Saved data entries
• • • • • • •

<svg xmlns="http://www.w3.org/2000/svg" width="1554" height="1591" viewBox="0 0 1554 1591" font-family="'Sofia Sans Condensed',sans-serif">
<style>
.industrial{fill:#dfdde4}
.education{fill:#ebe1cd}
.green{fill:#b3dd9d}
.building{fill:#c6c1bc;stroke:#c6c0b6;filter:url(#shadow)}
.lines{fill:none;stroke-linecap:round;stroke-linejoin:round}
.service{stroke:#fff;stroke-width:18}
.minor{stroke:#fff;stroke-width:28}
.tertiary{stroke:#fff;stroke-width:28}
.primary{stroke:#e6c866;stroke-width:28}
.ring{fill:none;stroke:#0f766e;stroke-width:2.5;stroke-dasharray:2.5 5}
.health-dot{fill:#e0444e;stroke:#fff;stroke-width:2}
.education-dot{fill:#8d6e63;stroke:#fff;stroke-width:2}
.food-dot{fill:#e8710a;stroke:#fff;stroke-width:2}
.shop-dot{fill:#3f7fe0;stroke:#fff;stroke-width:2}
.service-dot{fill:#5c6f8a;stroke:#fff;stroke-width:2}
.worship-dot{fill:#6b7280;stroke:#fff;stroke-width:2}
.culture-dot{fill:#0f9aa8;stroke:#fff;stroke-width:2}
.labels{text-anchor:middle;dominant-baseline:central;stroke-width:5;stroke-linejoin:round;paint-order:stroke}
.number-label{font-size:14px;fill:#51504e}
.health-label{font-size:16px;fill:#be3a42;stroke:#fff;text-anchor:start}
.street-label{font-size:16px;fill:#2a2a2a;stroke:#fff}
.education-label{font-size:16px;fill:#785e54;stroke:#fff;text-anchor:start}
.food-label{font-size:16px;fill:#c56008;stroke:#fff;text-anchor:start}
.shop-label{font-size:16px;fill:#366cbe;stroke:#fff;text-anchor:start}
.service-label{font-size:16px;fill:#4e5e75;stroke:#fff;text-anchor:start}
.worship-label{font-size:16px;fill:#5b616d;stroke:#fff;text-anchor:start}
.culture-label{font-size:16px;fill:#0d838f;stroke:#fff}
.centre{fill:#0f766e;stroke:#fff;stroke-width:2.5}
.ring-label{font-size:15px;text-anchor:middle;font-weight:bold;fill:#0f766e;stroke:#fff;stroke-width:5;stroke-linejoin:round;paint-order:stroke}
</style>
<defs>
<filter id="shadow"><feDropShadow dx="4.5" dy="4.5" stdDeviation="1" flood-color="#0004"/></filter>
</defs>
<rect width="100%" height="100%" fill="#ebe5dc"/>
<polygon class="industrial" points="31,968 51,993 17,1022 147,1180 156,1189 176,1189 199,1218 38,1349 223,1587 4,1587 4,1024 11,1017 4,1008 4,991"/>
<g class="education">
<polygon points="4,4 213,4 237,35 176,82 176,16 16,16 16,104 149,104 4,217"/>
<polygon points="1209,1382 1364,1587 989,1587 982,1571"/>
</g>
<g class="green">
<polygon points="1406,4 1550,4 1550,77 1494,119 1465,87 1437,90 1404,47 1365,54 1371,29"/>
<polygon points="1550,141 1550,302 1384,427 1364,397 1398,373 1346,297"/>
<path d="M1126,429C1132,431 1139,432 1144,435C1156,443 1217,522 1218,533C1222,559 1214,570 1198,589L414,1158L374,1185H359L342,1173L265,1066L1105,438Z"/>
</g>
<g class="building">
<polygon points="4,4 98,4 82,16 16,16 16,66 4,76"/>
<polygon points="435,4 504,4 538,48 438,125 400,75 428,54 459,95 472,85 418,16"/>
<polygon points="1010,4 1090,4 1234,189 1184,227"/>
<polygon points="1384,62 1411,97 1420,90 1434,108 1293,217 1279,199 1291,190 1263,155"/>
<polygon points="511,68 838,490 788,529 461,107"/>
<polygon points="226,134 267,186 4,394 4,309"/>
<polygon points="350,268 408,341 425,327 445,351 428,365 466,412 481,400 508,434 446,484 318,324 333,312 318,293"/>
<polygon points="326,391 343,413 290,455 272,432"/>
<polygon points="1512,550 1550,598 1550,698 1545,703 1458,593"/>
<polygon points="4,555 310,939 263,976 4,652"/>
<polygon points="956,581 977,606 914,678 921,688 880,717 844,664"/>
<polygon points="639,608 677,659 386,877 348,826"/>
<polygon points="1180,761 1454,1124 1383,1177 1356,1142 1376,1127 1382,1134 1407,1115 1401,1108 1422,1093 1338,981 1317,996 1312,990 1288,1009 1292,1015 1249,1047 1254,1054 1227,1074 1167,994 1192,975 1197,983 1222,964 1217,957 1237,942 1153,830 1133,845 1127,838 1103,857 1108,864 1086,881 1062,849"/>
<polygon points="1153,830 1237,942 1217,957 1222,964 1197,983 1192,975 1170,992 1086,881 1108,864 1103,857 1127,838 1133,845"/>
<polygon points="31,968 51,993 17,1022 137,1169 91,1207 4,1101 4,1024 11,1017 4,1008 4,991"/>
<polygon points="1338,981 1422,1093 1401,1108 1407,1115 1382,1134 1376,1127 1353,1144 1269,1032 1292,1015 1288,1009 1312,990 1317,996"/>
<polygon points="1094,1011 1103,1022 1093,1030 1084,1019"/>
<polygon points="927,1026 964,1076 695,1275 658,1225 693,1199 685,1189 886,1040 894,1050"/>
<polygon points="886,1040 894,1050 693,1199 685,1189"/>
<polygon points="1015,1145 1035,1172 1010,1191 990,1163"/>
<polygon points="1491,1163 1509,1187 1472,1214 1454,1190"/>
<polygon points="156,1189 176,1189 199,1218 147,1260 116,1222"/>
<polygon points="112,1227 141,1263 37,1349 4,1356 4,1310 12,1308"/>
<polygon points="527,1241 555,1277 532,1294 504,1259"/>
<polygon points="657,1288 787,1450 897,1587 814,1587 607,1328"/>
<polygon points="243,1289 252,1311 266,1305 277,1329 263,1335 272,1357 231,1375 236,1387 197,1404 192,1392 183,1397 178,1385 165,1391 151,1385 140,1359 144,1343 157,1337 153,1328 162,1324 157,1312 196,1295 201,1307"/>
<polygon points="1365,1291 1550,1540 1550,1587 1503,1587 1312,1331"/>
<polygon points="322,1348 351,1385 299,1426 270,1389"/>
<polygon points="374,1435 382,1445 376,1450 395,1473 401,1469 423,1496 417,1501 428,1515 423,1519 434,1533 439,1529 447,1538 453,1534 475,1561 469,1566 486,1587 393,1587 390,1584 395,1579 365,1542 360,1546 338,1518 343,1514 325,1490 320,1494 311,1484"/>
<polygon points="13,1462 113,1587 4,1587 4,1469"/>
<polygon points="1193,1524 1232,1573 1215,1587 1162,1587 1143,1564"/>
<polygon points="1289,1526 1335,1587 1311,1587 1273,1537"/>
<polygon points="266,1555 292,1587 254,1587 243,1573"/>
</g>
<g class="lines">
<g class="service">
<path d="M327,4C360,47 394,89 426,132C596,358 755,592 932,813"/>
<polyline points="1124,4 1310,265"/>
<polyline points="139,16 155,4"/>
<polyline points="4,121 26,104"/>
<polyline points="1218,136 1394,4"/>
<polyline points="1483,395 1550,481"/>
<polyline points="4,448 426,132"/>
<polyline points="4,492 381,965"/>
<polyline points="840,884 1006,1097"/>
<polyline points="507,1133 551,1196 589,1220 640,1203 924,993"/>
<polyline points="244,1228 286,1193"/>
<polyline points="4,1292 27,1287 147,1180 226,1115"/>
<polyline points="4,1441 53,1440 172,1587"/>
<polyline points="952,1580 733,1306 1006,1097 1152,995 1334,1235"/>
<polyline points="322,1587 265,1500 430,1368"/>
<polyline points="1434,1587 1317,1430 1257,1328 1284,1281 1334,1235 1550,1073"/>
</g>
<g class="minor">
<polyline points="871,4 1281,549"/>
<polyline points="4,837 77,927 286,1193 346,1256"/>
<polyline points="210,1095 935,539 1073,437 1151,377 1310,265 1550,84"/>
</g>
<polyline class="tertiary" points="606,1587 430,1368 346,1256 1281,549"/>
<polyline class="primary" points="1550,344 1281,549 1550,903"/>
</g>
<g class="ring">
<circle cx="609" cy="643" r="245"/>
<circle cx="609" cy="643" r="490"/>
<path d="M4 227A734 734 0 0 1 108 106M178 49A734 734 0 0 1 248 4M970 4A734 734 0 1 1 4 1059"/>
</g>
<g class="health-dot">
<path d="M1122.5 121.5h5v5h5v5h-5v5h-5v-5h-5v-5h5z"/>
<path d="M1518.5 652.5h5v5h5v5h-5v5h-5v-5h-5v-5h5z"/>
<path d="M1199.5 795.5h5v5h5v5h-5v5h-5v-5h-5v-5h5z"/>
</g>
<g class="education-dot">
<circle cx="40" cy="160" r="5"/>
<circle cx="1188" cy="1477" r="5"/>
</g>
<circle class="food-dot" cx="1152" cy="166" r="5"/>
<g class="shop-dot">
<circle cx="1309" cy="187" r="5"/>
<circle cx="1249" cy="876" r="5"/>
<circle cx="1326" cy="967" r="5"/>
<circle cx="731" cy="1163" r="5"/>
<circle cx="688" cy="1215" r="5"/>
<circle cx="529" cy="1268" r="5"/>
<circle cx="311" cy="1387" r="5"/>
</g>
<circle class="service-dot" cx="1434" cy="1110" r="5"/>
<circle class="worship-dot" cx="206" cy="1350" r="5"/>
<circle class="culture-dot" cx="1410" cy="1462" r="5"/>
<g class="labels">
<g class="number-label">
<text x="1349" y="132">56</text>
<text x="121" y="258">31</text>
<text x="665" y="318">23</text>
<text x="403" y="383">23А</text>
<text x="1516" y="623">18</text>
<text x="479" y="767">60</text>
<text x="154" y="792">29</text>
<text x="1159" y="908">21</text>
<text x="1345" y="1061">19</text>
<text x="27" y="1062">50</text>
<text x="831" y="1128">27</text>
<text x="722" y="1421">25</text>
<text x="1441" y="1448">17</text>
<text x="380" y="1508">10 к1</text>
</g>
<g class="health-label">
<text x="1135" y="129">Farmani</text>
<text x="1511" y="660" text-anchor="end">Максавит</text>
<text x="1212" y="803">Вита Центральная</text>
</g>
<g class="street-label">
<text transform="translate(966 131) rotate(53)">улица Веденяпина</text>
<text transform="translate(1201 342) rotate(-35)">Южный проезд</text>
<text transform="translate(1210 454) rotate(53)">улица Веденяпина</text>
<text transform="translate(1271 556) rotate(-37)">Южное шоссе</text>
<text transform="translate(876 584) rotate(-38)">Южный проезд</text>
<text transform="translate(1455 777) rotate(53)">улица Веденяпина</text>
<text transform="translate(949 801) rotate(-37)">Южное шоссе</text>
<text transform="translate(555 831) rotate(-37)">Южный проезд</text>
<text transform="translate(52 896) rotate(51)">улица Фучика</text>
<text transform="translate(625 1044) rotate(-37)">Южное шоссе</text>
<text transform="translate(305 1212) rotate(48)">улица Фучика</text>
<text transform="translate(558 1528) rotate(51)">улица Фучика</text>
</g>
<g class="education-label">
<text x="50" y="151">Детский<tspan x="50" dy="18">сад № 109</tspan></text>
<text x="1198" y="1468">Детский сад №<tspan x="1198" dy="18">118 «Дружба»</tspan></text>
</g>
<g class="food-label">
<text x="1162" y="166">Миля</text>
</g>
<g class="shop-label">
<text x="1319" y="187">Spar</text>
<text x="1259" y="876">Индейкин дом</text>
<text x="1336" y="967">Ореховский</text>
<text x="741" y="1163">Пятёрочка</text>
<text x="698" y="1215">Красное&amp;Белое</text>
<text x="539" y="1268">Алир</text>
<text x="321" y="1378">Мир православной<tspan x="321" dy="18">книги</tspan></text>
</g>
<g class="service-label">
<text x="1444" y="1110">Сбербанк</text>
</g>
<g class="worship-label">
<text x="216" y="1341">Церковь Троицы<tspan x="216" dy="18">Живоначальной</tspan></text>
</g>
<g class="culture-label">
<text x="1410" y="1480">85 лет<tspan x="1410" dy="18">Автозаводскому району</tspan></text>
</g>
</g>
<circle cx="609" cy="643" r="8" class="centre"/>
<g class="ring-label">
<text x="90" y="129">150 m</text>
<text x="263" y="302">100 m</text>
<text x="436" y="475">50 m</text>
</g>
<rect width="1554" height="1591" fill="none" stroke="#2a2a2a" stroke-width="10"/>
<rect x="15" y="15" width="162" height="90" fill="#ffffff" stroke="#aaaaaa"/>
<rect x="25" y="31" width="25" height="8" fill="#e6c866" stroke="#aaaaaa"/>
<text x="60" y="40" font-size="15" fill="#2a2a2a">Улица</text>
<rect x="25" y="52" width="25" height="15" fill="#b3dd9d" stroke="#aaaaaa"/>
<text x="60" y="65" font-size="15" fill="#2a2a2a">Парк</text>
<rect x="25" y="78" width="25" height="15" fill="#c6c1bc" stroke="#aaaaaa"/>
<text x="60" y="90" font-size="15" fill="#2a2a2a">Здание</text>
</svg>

• • • • • • •

Looking at the data above, show all lines where the word "filter" occurs.

**RESULT OF THE EXERCISE:**
.building{fill:#c6c1bc;stroke:#c6c0b6;filter:url(#shadow)}
<filter id="shadow"><feDropShadow dx="4.5" dy="4.5" stdDeviation="1" flood-color="#0004"/></filter>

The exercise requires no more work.